# Symmetric matrix which satisfies conditions of the form $v_i^T X v_i = 0$

I want to solve an underdetermined system of linear equations $$A x = b$$ with $$A \in \mathbb{R}^{n \times r^2}, x \in \mathbb{R}^{r^2}, b \in \mathbb{R}^n$$. The matrix $$A$$ has the following additional structure: each row of $$A$$ takes the form $$v_i \otimes v_i$$ for some $$v_i \in \mathbb{R}^r$$ (here $$1 \le i \le n$$). (I.e., each row is the tensor product of some vector with itself.) Furthermore, think of $$r^2$$ as being about the same magnitude as $$n$$, i.e., $$n = \Theta(r^2)$$.

There isn't any further structure. In particular, $$A$$ is likely dense. I will say that in my specific application, I am taking $$b$$ to be $$\mathbf{0}$$, and I want to find a nonzero vector in the kernel of $$A$$. Furthermore, this nonzero vector can't look (when converted to an $$r \times r$$ matrix) like a skew-symmetric matrix; it must have some symmetric component. This is because I am then projecting the solution onto the $$r (r + 1)/2$$-dimensional space of symmetric matrices (in $$\mathbb{R}^{r^2}$$), and I need it to still be nonzero. (But I thought it would be best to state the problem more generally above.)

I've spent a ton of time trying to figure out how to solve this faster than the naive $$O(n^3)$$. I've tried performing some version of Gaussian elimination on the rows, $$QR$$ decomposition, etc. I am currently looking back at iterative methods to see if I missed something that may be of use, but I'm not experienced in this area. Even pointing me towards things to possibly try would be extremely helpful! Thanks!

Edit: Per @Federico Poloni's comment, this could be better formulated as: find a symmetric matrix $$X$$ such that $$v_i^T X v_i = 0$$ for $$1 \le i \le n, v_i \in \mathbb{R}^r, X \in \mathbb{R}^{r^2}$$, where $$r (r + 1) / 2 > n$$ so that we know that there is a nonzero solution.

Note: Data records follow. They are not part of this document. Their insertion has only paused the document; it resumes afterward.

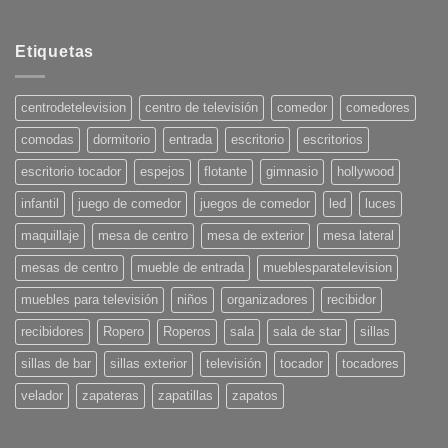
No
hay
comentarios
en
Etiquetas
Tendencias
en
Decoración
para
centrodetelevision
centro de televisión
comedor
comedores
el
Verano
comodas
dormitorio
entrada
escritorio
escritorios
2025:
¡Pon
tu
escritorio tocador
espejos
flotante
gimnasio
hollywood
casa
en
infantil
juego de comedor
juegos de comedor
led
luces
onda!
maquillaje
mesa de centro
mesa de exterior
mesa lateral
mesas de centro
mueble de entrada
mueblesparatelevision
muebles para televisión
niños
organizadores
recibidor
recibidores
Ropero
Roperos
sala
sala de star
sillas
sillas de bar
sillas exterior
televisión
tocador
tocadores
velador
zapateras
zapatillas
zapatos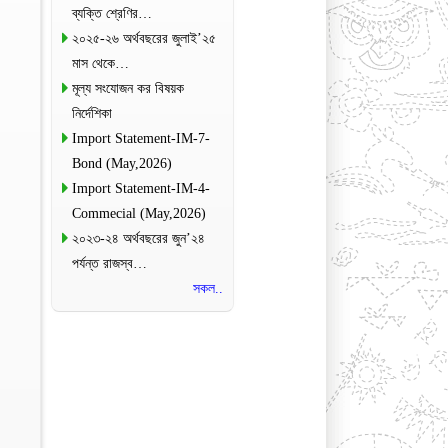
ব্যক্তি শ্রেণির…
২০২৫-২৬ অর্থবছরের জুলাই’২৫
মাস থেকে…
মূল্য সংযোজন কর বিষয়ক
নির্দেশিকা
Import Statement-IM-7-
Bond (May,2026)
Import Statement-IM-4-
Commecial (May,2026)
২০২৩-২৪ অর্থবছরের জুন’২৪
পর্যন্ত রাজস্ব…
সকল..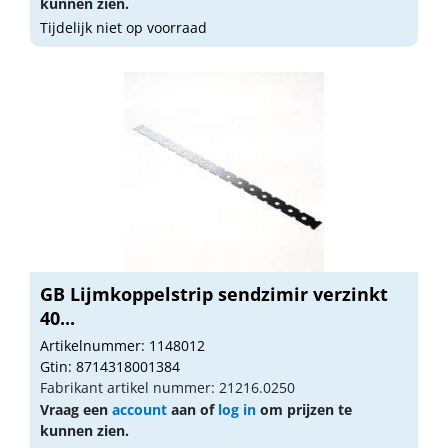
kunnen zien.
Tijdelijk niet op voorraad
GB Lijmkoppelstrip sendzimir verzinkt
40...
Artikelnummer: 1148012
Gtin: 8714318001384
Fabrikant artikel nummer: 21216.0250
Vraag een
account
aan of
log in
om prijzen te
kunnen zien.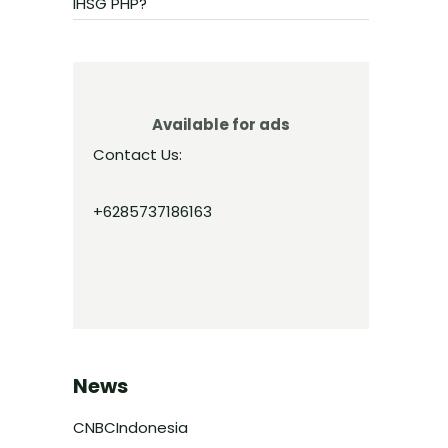
IHSG PHP?
Available for ads
Contact Us:
+6285737186163
News
CNBCIndonesia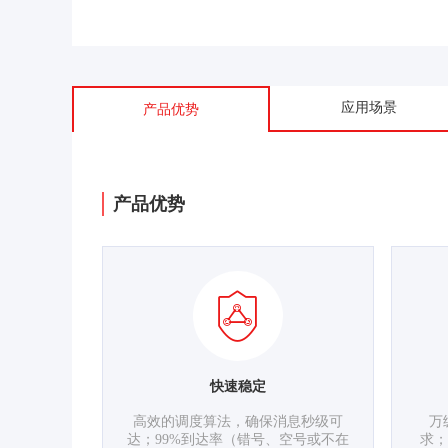
应用场景
产品优势
产品优势
快速稳定
高效的调度算法，确保消息秒级可
万
达；99%到达率（错号、空号或不在
求；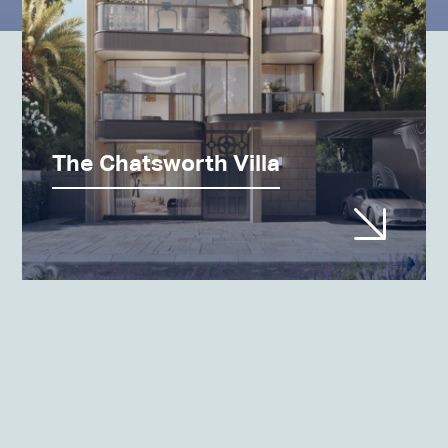
The Chatsworth Villa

• I have edited the title to bring in the reformulation suggested in the solution, which seems to be also OP's original one, given the edit with remarks on symmetry. – Federico Poloni Dec 3 '20 at 9:17
• @FedericoPoloni Thanks! I also added a bit to the question at the end to go along with the change in the title. – nkyraf33 Dec 3 '20 at 15:49
• related – Federico Poloni Dec 12 '20 at 8:21
• How large is N for the problems you're interested in? – Richard Dec 14 '20 at 6:50
• @Richard Very large I guess, as I am looking at it from a theoretical standpoint. (Not actually trying to implement it.) So cutting down the time by a factor of 2 would be interesting, but I'm really looking for better asymptotic guarantees. – nkyraf33 Dec 15 '20 at 0:33

If each row is a tensor product $$v_i \otimes v_i$$, then any vector $$x$$ that is a column-stacked version of a skew-symmetric matrix is in the kernel of $$A$$. For any $$x$$, you have $$(v_i \otimes v_i)x = v_i X v_i^T,$$ where $$x = \mathrm{vec}(X)$$ (see: https://en.wikipedia.org/wiki/Kronecker_product). If $$X = -X^T$$ then $$v_i X v_i^T = -v_i X^T v_i^T = -v_i X v_i^T = 0.$$
Note that this Kronecker-product structure is not equivalent to each row being a flattened version of a symmetric matrix. A symmetric matrix of size $$n$$ is determined by $$\frac{1}{2}n(n+1)$$ numbers whereas a matrix whose flattened version is the Kronecker-product of a vector of size $$n$$ with itself is determined by $$n$$ numbers.